Friday, October 24, 2008

Why use Social Media?

I was staggered yesterday when someone asked me why use social media instead of the traditional tools marketers have used - newspapers, TV, radio, direct mail, online advertising etc. There must be a conspiracy to keep me from posting about the POST methodology, but this is fundamental. Here goes ...

While the Cluetrain Manifesto reads like ... well, a manifesto, it makes a very clear point - the Internet essentially enables one ground-shaking thing. Conversations. Between people. People like you and me.

Traditional marketing media enable essentially one mind-numbing thing. Unilateral statements. From "somebody-san". Who can't possibly know me, let alone be like me.

So take off your marketing beanie, and think about it. How do you relate to people? Do you stand on opposite corners of a football field from your significant other and shout out intimate intimations of passion and desire? Probably not. There's a place for it, like some people propose marriage via the scoreboard in the South Stand at the HK Sevens. But it's pretty impersonal and you could easily be misunderstood.
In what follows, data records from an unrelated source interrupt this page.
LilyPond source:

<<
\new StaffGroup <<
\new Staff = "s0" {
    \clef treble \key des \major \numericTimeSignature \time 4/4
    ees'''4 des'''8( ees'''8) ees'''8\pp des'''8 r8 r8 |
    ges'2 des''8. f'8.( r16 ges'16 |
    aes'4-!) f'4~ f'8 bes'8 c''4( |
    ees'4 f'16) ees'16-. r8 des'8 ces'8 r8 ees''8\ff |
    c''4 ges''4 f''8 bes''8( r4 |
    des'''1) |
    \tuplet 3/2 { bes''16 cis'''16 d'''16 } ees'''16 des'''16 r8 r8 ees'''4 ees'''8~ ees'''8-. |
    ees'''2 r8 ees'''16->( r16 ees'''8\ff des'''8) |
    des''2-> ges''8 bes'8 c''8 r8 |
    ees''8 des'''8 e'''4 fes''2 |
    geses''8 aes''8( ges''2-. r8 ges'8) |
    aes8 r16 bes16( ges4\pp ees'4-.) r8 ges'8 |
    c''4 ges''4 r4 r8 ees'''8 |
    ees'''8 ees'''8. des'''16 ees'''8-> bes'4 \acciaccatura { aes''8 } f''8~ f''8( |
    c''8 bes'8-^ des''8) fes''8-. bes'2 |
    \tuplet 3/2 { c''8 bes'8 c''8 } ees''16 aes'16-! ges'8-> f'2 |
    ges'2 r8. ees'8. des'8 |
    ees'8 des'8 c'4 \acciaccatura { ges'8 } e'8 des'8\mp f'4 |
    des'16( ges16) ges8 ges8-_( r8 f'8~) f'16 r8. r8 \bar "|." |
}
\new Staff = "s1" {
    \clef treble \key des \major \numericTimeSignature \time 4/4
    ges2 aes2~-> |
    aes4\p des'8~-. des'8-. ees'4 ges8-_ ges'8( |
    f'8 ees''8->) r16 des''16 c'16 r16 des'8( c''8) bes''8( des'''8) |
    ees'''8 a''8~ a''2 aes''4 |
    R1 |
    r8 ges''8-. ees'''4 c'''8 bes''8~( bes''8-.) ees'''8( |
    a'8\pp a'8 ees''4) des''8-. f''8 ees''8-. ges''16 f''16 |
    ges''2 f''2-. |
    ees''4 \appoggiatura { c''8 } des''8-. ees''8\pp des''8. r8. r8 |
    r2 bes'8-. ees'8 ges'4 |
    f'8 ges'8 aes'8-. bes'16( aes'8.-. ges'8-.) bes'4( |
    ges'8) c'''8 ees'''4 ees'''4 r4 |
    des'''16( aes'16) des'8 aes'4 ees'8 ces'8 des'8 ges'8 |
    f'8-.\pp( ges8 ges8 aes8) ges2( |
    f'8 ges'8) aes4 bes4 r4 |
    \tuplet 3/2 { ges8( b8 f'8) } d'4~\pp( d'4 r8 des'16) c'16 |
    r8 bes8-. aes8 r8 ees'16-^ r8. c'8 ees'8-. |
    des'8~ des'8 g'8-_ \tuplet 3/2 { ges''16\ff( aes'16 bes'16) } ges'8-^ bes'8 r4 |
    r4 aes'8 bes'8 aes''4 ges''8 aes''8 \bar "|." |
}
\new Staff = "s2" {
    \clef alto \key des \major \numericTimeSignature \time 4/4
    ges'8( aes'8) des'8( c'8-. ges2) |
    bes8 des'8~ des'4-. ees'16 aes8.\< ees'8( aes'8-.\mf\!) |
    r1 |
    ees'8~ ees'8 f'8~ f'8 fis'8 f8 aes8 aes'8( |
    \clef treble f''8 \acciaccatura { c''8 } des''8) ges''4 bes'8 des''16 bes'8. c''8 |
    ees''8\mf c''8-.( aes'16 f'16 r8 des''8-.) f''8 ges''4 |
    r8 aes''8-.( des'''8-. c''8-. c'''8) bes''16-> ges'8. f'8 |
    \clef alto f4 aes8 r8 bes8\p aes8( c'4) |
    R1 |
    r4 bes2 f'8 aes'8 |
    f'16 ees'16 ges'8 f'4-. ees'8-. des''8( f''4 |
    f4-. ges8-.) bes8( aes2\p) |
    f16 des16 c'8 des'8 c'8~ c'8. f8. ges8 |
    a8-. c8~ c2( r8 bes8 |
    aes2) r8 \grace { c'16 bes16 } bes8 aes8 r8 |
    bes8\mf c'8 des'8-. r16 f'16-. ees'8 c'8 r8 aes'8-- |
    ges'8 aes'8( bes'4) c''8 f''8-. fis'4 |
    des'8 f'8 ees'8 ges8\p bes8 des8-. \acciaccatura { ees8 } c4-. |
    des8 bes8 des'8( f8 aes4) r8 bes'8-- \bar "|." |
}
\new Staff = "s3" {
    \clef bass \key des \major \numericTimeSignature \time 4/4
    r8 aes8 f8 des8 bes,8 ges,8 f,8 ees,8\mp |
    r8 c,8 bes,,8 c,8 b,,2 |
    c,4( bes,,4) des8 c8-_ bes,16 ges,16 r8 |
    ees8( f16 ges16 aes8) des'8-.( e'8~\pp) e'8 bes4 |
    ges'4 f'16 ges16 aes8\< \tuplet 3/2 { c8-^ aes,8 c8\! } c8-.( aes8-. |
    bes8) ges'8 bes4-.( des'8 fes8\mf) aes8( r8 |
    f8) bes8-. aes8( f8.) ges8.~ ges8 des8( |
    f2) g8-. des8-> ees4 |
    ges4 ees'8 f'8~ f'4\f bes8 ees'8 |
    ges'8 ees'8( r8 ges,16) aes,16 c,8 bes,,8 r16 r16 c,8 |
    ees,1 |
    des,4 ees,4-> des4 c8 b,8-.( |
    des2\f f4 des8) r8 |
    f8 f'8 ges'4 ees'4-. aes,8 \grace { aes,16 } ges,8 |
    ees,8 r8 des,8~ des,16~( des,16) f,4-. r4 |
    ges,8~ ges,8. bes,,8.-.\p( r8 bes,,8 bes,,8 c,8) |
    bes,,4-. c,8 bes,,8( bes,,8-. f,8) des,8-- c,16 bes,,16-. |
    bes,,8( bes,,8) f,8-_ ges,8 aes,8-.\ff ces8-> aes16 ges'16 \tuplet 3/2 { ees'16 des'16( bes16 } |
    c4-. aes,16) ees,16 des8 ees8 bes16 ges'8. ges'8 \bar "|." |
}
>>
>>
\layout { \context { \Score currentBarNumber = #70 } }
So when traditional company-consumer relationships are shape-shifting before your eyes, it's probably not smart to only use traditional media. I don't advocate just using social media, but I am a champion of only using smart media - where I'm informed by deep demographic, psychographic, and "media-graphic" data about the person I'm trying to talk to.

Regardless of which particular social media technology you're thinking about, the plain reality is that your customers are out there somewhere in the pond. And to quote Jeremiah Owyang, you've got to fish where the fish are.

Thought for the Day: Having conversations with people when, where, and how they want seems to be a good way to start a relationship.

P.S.: If you look at this post from Michael Brito, you'll find some really interesting data from Cone. Michael's post goes on to make some sensible suggestions about the ways social media users (a majority of the population) want companies to interact with them. That data is North American, but you can bet that the responses are portable across borders. Particularly when Japan shows higher levels of Creators, Critics, Collectors, and Joiners.